Наконец Абрам Давидович закончил чтение.
— Я так и не понял, почему так высока оценка, — гнусаво процедил он.
— А я-то решил, что вы прочитали, — не без сарказма ответил Шумилов. — Ведь там более девяти тысяч десятин шикарного строевого леса. Впору лесопильню ставить, да не одну. А какие пойменные луга! Крестьянам можно сдавать под покос и жить с аренды.
— И всё-таки, миллион четыреста… такая высокая оценка!
— Нет, не высокая. Наши оценщики высокой оценки вообще никогда не выставляют, можете быть уверены.
— Ну, не знаю, не знаю, я не увидел серьёзного обоснования, — Абрам Давидович, говоря это, не сводил глаз с левой руки Шумилова. Видимо, его заинтересовало кольцо с диоритом. — Что у вас там, в Вятской губернии, алмазные копи, что ли?
— Если б там были алмазные копи, то эта земля стоила бы пятнадцать миллионов, — отмахнулся Шумилов. — Что вы от меня вообще хотите?
Юрист словно не услышал вопроса Алексея и продолжал бубнить своё:
— И потом, на бумагах из Малмыжского уезда нет углового штампа.
— Документы исполнены на гербовой бумаге, имеющей хождение по всей Российской Империи без исключения. Что вам не нравится в межевой справке?
— Всё-таки странно, что эти документы не исполнены на «родных» бумагах…
— В нашем «Обществе» сплошь и рядом принимаются такие бумаги. Наш представитель выезжает на место и там проверяет представленные документы. Чего же вам более, Абрам Давыдыч?
Каверзность ситуации заключалась в том, что еврей-юрист по существу был прав.
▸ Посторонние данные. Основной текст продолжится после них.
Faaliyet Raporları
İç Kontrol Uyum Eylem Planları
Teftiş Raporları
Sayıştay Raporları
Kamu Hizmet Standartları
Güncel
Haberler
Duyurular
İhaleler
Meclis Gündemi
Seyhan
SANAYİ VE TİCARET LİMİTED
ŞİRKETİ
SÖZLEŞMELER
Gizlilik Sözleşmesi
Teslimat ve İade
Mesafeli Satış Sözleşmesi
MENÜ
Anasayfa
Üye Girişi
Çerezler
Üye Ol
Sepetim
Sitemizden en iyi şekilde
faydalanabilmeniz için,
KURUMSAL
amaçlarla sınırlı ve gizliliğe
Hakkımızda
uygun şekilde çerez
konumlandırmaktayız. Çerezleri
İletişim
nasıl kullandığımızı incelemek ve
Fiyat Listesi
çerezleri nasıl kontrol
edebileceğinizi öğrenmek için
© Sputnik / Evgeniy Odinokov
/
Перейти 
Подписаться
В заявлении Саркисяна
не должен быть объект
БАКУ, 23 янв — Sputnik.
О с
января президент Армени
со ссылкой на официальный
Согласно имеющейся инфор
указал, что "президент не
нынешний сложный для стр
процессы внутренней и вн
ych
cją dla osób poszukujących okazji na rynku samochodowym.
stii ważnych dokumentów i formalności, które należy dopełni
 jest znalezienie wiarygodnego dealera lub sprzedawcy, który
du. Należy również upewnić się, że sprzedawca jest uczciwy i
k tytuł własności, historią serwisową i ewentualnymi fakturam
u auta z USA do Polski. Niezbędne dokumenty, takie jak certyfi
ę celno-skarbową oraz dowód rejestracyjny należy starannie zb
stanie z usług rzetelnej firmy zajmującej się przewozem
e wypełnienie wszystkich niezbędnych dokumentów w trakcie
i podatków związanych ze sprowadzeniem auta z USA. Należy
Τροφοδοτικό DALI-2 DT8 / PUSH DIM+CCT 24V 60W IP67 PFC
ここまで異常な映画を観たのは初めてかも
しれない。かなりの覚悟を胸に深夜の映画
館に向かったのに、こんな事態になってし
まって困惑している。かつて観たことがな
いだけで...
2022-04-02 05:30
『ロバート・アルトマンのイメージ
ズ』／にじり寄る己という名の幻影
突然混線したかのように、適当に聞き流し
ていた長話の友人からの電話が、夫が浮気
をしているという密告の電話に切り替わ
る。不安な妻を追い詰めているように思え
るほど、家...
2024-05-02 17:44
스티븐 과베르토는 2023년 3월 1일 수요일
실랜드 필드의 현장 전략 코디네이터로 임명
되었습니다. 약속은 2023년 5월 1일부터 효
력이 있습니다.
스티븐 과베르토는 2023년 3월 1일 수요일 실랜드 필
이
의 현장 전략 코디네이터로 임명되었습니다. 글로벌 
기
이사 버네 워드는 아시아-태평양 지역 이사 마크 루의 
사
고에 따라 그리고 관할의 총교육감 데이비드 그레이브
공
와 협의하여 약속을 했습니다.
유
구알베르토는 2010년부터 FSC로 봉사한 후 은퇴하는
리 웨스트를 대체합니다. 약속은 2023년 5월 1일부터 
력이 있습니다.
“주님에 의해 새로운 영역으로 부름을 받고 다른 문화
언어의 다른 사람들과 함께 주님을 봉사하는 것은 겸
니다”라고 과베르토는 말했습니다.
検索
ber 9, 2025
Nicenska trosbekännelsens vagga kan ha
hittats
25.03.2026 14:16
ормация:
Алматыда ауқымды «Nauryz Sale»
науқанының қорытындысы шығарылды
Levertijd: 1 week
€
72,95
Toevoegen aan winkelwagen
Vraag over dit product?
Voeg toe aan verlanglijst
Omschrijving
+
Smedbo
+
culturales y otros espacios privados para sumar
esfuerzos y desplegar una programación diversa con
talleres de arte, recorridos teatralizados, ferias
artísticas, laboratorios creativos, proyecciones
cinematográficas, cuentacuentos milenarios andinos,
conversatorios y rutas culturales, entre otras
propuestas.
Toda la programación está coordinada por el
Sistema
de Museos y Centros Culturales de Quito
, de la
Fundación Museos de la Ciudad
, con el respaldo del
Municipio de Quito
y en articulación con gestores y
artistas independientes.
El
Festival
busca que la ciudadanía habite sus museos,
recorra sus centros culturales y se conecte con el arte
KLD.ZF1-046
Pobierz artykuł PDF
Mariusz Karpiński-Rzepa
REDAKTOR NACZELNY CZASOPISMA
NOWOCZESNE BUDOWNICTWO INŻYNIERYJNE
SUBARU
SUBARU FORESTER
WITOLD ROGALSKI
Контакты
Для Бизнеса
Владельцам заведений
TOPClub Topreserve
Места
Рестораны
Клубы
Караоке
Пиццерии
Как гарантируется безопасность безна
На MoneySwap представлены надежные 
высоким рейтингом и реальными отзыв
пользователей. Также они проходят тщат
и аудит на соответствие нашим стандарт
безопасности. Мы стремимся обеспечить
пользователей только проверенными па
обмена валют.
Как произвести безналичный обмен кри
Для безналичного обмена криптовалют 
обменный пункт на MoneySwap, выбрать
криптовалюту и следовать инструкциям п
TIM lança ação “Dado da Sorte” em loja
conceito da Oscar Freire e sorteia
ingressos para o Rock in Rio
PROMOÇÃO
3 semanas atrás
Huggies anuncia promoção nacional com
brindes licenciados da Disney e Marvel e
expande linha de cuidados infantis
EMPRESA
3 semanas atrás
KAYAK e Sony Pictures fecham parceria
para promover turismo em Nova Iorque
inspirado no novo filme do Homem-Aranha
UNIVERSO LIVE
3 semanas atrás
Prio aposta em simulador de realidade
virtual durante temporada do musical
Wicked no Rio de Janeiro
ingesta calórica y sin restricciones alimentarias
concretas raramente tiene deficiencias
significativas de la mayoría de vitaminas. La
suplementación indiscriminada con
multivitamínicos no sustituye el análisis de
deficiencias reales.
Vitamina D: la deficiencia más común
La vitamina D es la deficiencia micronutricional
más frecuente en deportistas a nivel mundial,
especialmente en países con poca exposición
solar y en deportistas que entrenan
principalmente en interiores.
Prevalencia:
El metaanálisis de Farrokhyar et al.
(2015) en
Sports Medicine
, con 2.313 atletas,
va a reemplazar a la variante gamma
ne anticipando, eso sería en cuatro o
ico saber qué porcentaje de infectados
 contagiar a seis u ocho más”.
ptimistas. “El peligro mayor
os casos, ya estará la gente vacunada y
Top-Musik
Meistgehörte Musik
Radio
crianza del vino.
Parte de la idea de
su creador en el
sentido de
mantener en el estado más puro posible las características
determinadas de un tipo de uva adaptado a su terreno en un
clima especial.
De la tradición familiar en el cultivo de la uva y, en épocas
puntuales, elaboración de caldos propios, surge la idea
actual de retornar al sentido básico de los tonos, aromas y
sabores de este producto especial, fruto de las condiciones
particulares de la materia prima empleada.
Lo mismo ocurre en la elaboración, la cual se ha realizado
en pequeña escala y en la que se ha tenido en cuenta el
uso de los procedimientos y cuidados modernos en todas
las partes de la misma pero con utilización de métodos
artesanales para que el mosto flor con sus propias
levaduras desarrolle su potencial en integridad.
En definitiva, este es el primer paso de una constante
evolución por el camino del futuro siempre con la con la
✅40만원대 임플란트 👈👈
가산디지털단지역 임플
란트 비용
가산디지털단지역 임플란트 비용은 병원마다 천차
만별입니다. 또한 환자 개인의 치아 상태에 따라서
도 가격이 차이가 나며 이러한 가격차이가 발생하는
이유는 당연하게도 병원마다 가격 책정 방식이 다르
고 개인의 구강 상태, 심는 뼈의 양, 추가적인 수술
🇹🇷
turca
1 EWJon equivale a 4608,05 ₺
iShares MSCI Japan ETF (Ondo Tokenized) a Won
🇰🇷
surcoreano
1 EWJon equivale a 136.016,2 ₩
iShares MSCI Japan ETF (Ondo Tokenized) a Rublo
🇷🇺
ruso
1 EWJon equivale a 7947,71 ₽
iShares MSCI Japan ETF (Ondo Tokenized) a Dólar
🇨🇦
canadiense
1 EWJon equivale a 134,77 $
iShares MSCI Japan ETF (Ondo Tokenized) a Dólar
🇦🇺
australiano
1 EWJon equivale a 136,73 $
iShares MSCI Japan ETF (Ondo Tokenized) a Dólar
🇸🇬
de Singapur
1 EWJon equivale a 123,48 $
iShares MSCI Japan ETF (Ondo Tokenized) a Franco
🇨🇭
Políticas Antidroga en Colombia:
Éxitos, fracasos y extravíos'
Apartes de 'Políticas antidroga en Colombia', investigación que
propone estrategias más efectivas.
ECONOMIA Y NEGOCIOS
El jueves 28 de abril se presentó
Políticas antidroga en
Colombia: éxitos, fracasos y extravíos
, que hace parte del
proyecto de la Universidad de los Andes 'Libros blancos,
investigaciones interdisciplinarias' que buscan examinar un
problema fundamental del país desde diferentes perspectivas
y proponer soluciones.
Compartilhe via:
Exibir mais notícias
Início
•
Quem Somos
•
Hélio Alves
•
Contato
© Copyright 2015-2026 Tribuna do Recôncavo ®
Поэтому особенно важно было с ходу, без задержки, отбивать все его замечания. Абрам Давидович с шумом вздохнул, с сомнением во взгляде покосился на Александру Егоровну, хотел сказать что-то ещё, но будто бы передумал. Он небрежно перебросил бумаги через стол Шумилову и неожиданно поинтересовался:
— Что у вас за перстень на руке?
— Дорог как память…
— Я знаю толк в ювелирном деле… но не могу понять, что за камень?
Шумилов, ещё не до конца веря в то, что с проверкой документов покончено, принялся неспешно прятать бумаги в портфель.
— Это диорит, Абрам Давидович…
— Диорит… Диорит?! — изумился еврей. — Но почему? Выбор странен.
— Я же сказал вам — перстень дорог мне как память, — ответил Шумилов и обратился к безмолвно сидевшей рядом Александре Егоровне. — Я бы хотел видеть выписку о состоянии вашего счёта.
— Да, конечно, — госпожа Максименко медленно встала со стула и сомнамбулически пошла вон из комнаты. Абрам Давидович остался сидеть напротив Шумилова, буравя глазами чёрный камень в его кольце.